Logic behind allowing VAT Credit against payment of CST and not allowing credit of CST.

Most of the VAT legislations in India do not allow the set off of CST Paid against their output tax. But at the same time, these legislations allow set off of Input Tax credit against the CST due. As a common man, a question may arise why this is not allowed vice-versa. The reason is as follows :-

Sales tax is a source of revenue for each state. CST is collected by the appropriate state, which is the state in which the selling dealer’s place of business is located.

Thus, if a dealer in Tamilnadu makes inter-state sale to a dealer of Maharashtra, the CST on such sale will be collected by the state of Tamilnadu.

If the credit on such CST is allowed to the dealer of Maharashtra again VAT payable to the state of Maharashtra, then the revenue of the state of Maharashtra will get reduced. HENCE THE CREDIT IS NOT ALLOWED.

However the Dealer of Tamilnadu can very well use the VAT credit of purchases made from the state of Tamlinadu against the payment of CST on inter-state sales, as the VAT was paid to the state of Tamilnadu only and CST against which is set-off is also payable to the state of Tamilnadu.

There will be no loss of any revenue to the state of Tamlinadu.

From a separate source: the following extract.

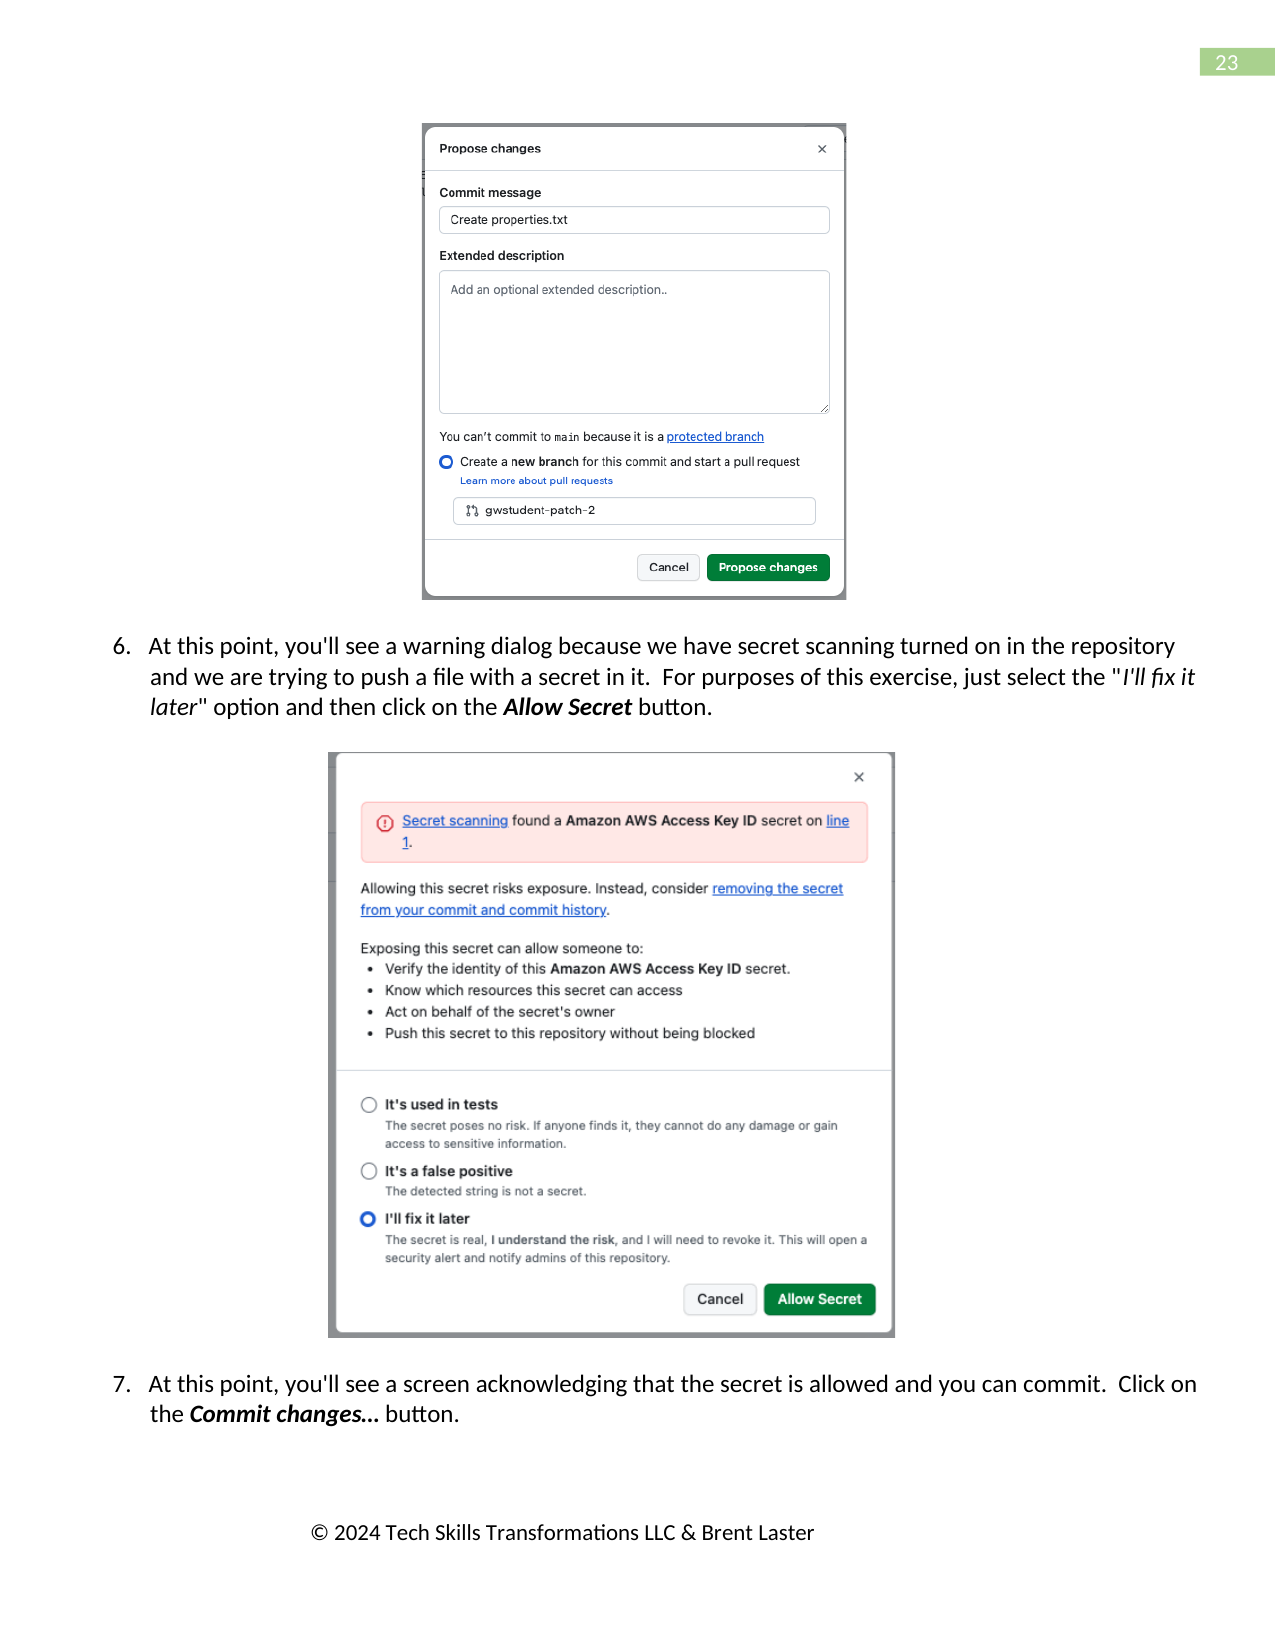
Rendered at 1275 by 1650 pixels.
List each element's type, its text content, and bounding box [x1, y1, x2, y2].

Moreover, the Collection and Assessment CST is administered by the State Governments for which a share of CST collected is passed on to the States. If the set off is allowed, it will be a revenue loss to the State Government without a benefit to the state for doing the work on behalf of the Central Government.

Let us hope introduction of GST (Goods and Services Tax) will address this issue for the benefit of the assessees who buy and sell Inter-state.